# WHAT YOU HAVE TO DO:
For every entry that follows, return the words exactly and omit any picture.

# DATASET EXCERPTS:
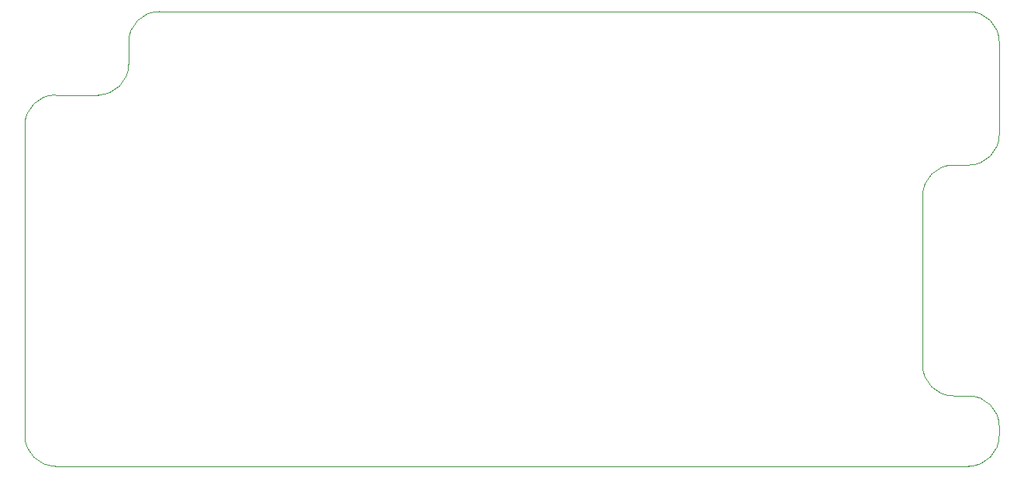
<source format=gm1>
G04 #@! TF.GenerationSoftware,KiCad,Pcbnew,8.0.0-rc1*
G04 #@! TF.CreationDate,2025-03-27T12:12:56+03:00*
G04 #@! TF.ProjectId,GSM_CT_V1.0,47534d5f-4354-45f5-9631-2e302e6b6963,rev?*
G04 #@! TF.SameCoordinates,Original*
G04 #@! TF.FileFunction,Profile,NP*
%FSLAX46Y46*%
G04 Gerber Fmt 4.6, Leading zero omitted, Abs format (unit mm)*
G04 Created by KiCad (PCBNEW 8.0.0-rc1) date 2025-03-27 12:12:56*
%MOMM*%
%LPD*%
G01*
G04 APERTURE LIST*
G04 #@! TA.AperFunction,Profile*
%ADD10C,0.100000*%
G04 #@! TD*
G04 APERTURE END LIST*
D10*
X71430000Y-75189703D02*
X71430000Y-77639985D01*
X166519998Y-118209985D02*
G75*
G02*
X163180000Y-121539998I-3334898J4885D01*
G01*
X166520000Y-75199687D02*
X166520000Y-85305101D01*
X166520000Y-85305101D02*
G75*
G02*
X163185097Y-88640000I-3334900J1D01*
G01*
X68090001Y-80970000D02*
X63429999Y-80970000D01*
X163189985Y-71859689D02*
G75*
G02*
X166520011Y-75199687I-4885J-3334911D01*
G01*
X163189985Y-71859688D02*
X74769999Y-71859688D01*
X60090001Y-84300000D02*
G75*
G02*
X63429999Y-80970001I3334899J-4900D01*
G01*
X71430001Y-75189703D02*
G75*
G02*
X74769999Y-71859701I3334899J-4897D01*
G01*
X63420015Y-121540000D02*
X163180000Y-121540000D01*
X158155095Y-91974909D02*
G75*
G02*
X161490000Y-88639995I3334905J9D01*
G01*
X63420015Y-121539999D02*
G75*
G02*
X60090001Y-118200001I4885J3334899D01*
G01*
X166520000Y-117194937D02*
X166520000Y-118209985D01*
X161485110Y-113859999D02*
X163185063Y-113859999D01*
X161485110Y-113859998D02*
G75*
G02*
X158155002Y-110520000I4890J3334998D01*
G01*
X158155095Y-110520000D02*
X158155095Y-91974909D01*
X71429999Y-77639985D02*
G75*
G02*
X68090001Y-80969999I-3334899J4885D01*
G01*
X60090000Y-84300000D02*
X60090000Y-118200001D01*
X163185063Y-113860000D02*
G75*
G02*
X166520000Y-117194937I37J-3334900D01*
G01*
X163185097Y-88640004D02*
X161490000Y-88640004D01*
M02*

</source>
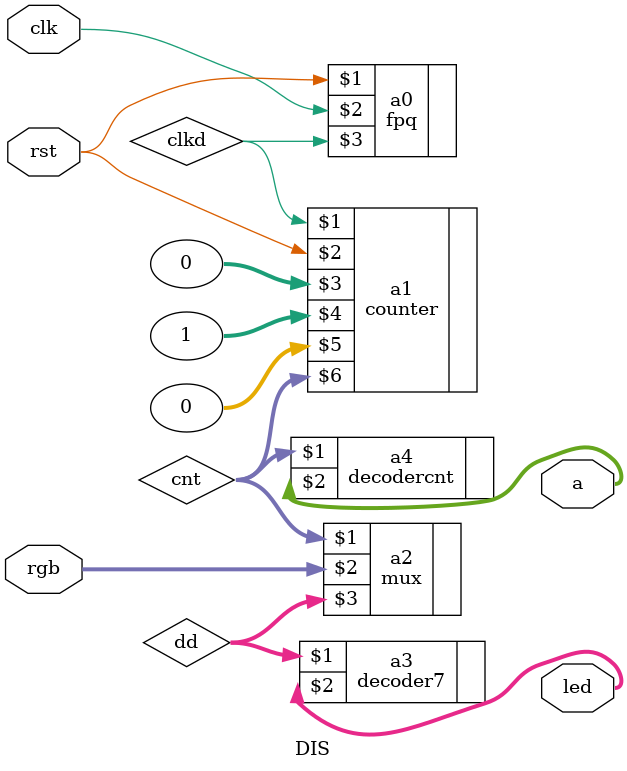
<source format=v>
`timescale 1ns / 1ps

module DIS(
    input clk,
    input rst,
    input [11:0] rgb,
    output [7:0] a,
    output [6:0] led
);
wire clkd;
wire [3:0] dd;
wire [1:0] cnt;
fpq a0(rst,clk,clkd);
counter a1(clkd,rst,0,1,0,cnt);
decodercnt a4(cnt,a);
mux a2(cnt,rgb,dd);
decoder7 a3(dd,led); 
endmodule

</source>
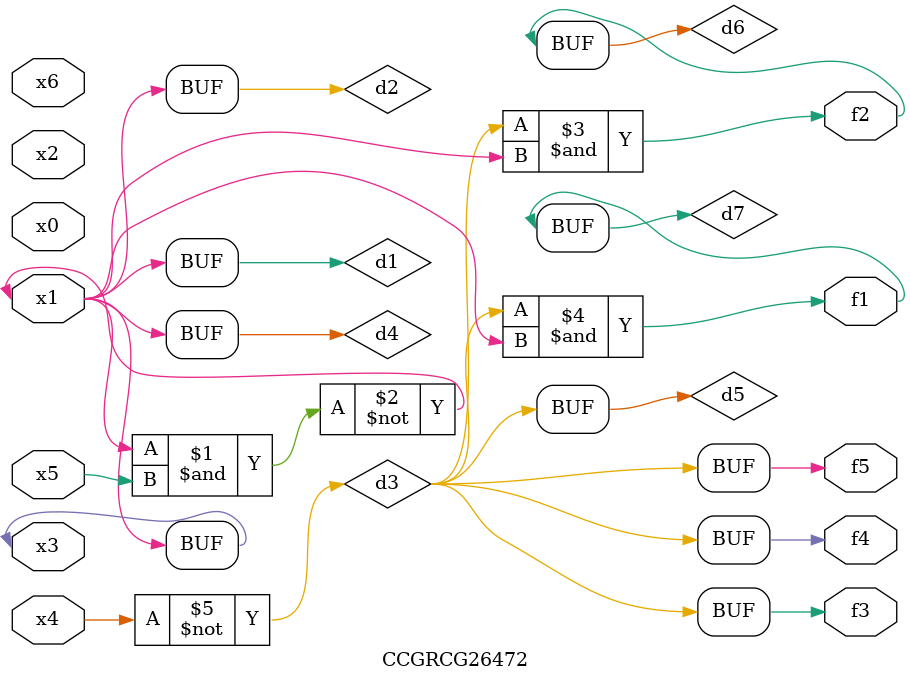
<source format=v>
module CCGRCG26472(
	input x0, x1, x2, x3, x4, x5, x6,
	output f1, f2, f3, f4, f5
);

	wire d1, d2, d3, d4, d5, d6, d7;

	buf (d1, x1, x3);
	nand (d2, x1, x5);
	not (d3, x4);
	buf (d4, d1, d2);
	buf (d5, d3);
	and (d6, d3, d4);
	and (d7, d3, d4);
	assign f1 = d7;
	assign f2 = d6;
	assign f3 = d5;
	assign f4 = d5;
	assign f5 = d5;
endmodule

</source>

# RESPONSE TO THE TASK:
<source format=gm1>
G04 #@! TF.GenerationSoftware,KiCad,Pcbnew,8.0.0-rc1*
G04 #@! TF.CreationDate,2025-03-27T12:12:56+03:00*
G04 #@! TF.ProjectId,GSM_CT_V1.0,47534d5f-4354-45f5-9631-2e302e6b6963,rev?*
G04 #@! TF.SameCoordinates,Original*
G04 #@! TF.FileFunction,Profile,NP*
%FSLAX46Y46*%
G04 Gerber Fmt 4.6, Leading zero omitted, Abs format (unit mm)*
G04 Created by KiCad (PCBNEW 8.0.0-rc1) date 2025-03-27 12:12:56*
%MOMM*%
%LPD*%
G01*
G04 APERTURE LIST*
G04 #@! TA.AperFunction,Profile*
%ADD10C,0.100000*%
G04 #@! TD*
G04 APERTURE END LIST*
D10*
X71430000Y-75189703D02*
X71430000Y-77639985D01*
X166519998Y-118209985D02*
G75*
G02*
X163180000Y-121539998I-3334898J4885D01*
G01*
X166520000Y-75199687D02*
X166520000Y-85305101D01*
X166520000Y-85305101D02*
G75*
G02*
X163185097Y-88640000I-3334900J1D01*
G01*
X68090001Y-80970000D02*
X63429999Y-80970000D01*
X163189985Y-71859689D02*
G75*
G02*
X166520011Y-75199687I-4885J-3334911D01*
G01*
X163189985Y-71859688D02*
X74769999Y-71859688D01*
X60090001Y-84300000D02*
G75*
G02*
X63429999Y-80970001I3334899J-4900D01*
G01*
X71430001Y-75189703D02*
G75*
G02*
X74769999Y-71859701I3334899J-4897D01*
G01*
X63420015Y-121540000D02*
X163180000Y-121540000D01*
X158155095Y-91974909D02*
G75*
G02*
X161490000Y-88639995I3334905J9D01*
G01*
X63420015Y-121539999D02*
G75*
G02*
X60090001Y-118200001I4885J3334899D01*
G01*
X166520000Y-117194937D02*
X166520000Y-118209985D01*
X161485110Y-113859999D02*
X163185063Y-113859999D01*
X161485110Y-113859998D02*
G75*
G02*
X158155002Y-110520000I4890J3334998D01*
G01*
X158155095Y-110520000D02*
X158155095Y-91974909D01*
X71429999Y-77639985D02*
G75*
G02*
X68090001Y-80969999I-3334899J4885D01*
G01*
X60090000Y-84300000D02*
X60090000Y-118200001D01*
X163185063Y-113860000D02*
G75*
G02*
X166520000Y-117194937I37J-3334900D01*
G01*
X163185097Y-88640004D02*
X161490000Y-88640004D01*
M02*

</source>
<source format=v>
`timescale 1ns / 1ps

module DIS(
    input clk,
    input rst,
    input [11:0] rgb,
    output [7:0] a,
    output [6:0] led
);
wire clkd;
wire [3:0] dd;
wire [1:0] cnt;
fpq a0(rst,clk,clkd);
counter a1(clkd,rst,0,1,0,cnt);
decodercnt a4(cnt,a);
mux a2(cnt,rgb,dd);
decoder7 a3(dd,led); 
endmodule

</source>
<source format=v>
module CCGRCG26472(
	input x0, x1, x2, x3, x4, x5, x6,
	output f1, f2, f3, f4, f5
);

	wire d1, d2, d3, d4, d5, d6, d7;

	buf (d1, x1, x3);
	nand (d2, x1, x5);
	not (d3, x4);
	buf (d4, d1, d2);
	buf (d5, d3);
	and (d6, d3, d4);
	and (d7, d3, d4);
	assign f1 = d7;
	assign f2 = d6;
	assign f3 = d5;
	assign f4 = d5;
	assign f5 = d5;
endmodule

</source>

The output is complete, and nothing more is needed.